Pfizer is offering research grants to support projects advancing knowledge of the importance of PCSK9 in cardiovascular disease, the target of its late-stage drug candidate bococizumab.

The company has launched a competition to offer grants of up to $100,000 to multiple projects that can uncover “new insights about the role of the PCSK9 protein/gene in health and disease”, with a maximum fund of $500,000.

Drugs targeting PCSK9 (proprotein convertase subtilisin kexin type 9) are predicted to become blockbusters as they could help patients with elevated cholesterol who cannot meet their treatment goals with statins alone, or who cannot tolerate them.

Pfizer is in a three-way fight to bring the first PCSK9 inhibitor to market with Amgen and Sanofi/Regeneron whose respective evolocumab and alirocumab candidates have already been filed for approval in the US.

Analysts at Leerink Partners recently predicted that the PCSK9 category will eventually be worth many billions of dollars at its height. They expect evolocumab and alirocumab to lead the market – each with sales of $4 billion or more at peak – with Pfizer’s candidate lagging a little behind.

Pfizer is determined not to be an also-ran in the race, however, and the new competition could help it tease out new applications for bococizumab in areas such as atherosclerosis, diabetes and metabolic disorders, immunology and infectious disease.

The new grants will be run under the auspices of Pfizer’s Advancing Science through Pfizer Investigator Research Exchange (ASPIRE) programme, which also offers competitive grants in areas such as haemophilia, rheumatology and dermatology, endocrine research and neuropathic pain.

The competition is aimed at basic, preclinical and clinical science projects, as well as outcomes/epidemiological research, but is not open to any study involving the use of a PCSK9 inhibitor or investigational drugs.
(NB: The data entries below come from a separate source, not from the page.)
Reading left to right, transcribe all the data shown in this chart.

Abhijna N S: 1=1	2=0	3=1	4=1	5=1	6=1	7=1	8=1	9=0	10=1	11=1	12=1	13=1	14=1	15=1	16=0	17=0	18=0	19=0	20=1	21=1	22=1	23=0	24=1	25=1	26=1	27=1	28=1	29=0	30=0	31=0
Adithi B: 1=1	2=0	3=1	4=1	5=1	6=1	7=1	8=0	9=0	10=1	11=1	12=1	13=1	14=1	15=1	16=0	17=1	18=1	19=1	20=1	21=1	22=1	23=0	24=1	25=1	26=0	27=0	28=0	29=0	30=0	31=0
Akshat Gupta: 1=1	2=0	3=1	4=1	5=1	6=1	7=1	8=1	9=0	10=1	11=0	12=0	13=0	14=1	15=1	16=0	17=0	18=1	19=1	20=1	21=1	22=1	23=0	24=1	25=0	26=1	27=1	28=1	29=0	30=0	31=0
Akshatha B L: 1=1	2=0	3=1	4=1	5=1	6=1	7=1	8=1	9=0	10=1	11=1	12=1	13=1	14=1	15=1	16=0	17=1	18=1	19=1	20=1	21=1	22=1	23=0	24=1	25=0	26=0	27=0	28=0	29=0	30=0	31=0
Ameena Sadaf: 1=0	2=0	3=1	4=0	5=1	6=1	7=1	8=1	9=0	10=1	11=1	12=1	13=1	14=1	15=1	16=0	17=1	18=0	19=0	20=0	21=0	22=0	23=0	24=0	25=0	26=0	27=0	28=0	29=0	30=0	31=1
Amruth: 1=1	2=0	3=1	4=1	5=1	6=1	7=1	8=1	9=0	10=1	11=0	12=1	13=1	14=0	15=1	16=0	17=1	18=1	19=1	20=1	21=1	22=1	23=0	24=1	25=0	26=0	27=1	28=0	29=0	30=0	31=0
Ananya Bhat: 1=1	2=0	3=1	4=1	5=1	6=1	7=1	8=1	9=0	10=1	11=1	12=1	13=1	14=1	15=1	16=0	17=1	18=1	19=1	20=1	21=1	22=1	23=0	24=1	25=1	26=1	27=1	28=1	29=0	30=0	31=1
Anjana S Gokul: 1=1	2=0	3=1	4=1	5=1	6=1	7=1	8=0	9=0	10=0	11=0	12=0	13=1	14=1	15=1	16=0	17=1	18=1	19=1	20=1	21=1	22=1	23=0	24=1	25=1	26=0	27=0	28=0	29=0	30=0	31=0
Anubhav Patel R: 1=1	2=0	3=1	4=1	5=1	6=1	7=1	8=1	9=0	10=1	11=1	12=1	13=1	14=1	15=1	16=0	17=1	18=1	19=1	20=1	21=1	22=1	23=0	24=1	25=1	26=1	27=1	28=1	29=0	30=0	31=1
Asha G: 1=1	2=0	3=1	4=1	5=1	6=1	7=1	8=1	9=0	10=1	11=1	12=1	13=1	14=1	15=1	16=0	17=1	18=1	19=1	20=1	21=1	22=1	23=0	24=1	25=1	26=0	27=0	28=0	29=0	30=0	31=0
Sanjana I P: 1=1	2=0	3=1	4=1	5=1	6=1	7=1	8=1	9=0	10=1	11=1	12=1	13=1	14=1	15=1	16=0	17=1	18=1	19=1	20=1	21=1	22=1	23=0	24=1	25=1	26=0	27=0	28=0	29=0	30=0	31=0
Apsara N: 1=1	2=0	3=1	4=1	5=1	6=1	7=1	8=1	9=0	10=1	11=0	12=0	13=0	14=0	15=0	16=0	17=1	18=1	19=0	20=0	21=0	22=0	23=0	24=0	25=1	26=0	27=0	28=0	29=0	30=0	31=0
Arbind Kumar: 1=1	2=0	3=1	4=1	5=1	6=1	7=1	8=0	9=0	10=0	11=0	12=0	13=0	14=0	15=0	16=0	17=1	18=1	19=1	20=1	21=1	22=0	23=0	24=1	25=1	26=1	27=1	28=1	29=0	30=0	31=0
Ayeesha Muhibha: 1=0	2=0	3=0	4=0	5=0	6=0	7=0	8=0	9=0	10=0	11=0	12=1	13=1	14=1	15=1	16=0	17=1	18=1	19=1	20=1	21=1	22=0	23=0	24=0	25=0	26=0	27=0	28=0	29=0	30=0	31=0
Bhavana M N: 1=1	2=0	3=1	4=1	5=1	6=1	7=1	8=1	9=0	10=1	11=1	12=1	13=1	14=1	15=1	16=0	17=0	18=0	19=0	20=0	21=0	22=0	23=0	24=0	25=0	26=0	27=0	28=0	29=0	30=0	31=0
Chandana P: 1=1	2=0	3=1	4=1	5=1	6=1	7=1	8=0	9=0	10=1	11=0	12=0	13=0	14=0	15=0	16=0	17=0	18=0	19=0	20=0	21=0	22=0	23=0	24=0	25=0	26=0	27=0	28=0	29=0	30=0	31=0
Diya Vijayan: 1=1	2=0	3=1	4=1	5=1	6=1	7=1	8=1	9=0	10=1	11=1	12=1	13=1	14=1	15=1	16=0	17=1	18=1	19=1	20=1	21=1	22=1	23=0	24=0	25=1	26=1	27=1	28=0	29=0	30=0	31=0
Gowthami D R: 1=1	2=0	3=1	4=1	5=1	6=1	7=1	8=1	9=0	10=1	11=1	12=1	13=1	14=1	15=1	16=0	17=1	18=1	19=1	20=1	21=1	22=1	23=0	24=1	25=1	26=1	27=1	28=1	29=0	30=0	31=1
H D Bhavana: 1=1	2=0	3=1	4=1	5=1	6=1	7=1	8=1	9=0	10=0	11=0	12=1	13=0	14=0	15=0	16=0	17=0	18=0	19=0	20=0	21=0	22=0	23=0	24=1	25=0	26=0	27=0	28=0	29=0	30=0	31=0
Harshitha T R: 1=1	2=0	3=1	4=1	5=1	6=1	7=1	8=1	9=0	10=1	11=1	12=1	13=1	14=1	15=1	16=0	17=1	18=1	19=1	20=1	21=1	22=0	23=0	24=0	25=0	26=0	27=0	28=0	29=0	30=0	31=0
“One of the most exciting new areas for scientific exploration in cardiovascular disease is focused on PCSK9,” according to Professor John Chapman, director emeritus of the Dyslipidemia and Atherosclerosis Research Unit of the National Institute for Health and Medical Research (INSERM) at the Pitié-Salpétrière University Hospital in Paris, France.

“It is our earnest desire that the research projects selected will advance the current understanding of PCSK9 biology and in this way contribute significantly to the next generation of potential therapies targeted to cardiovascular diseases.”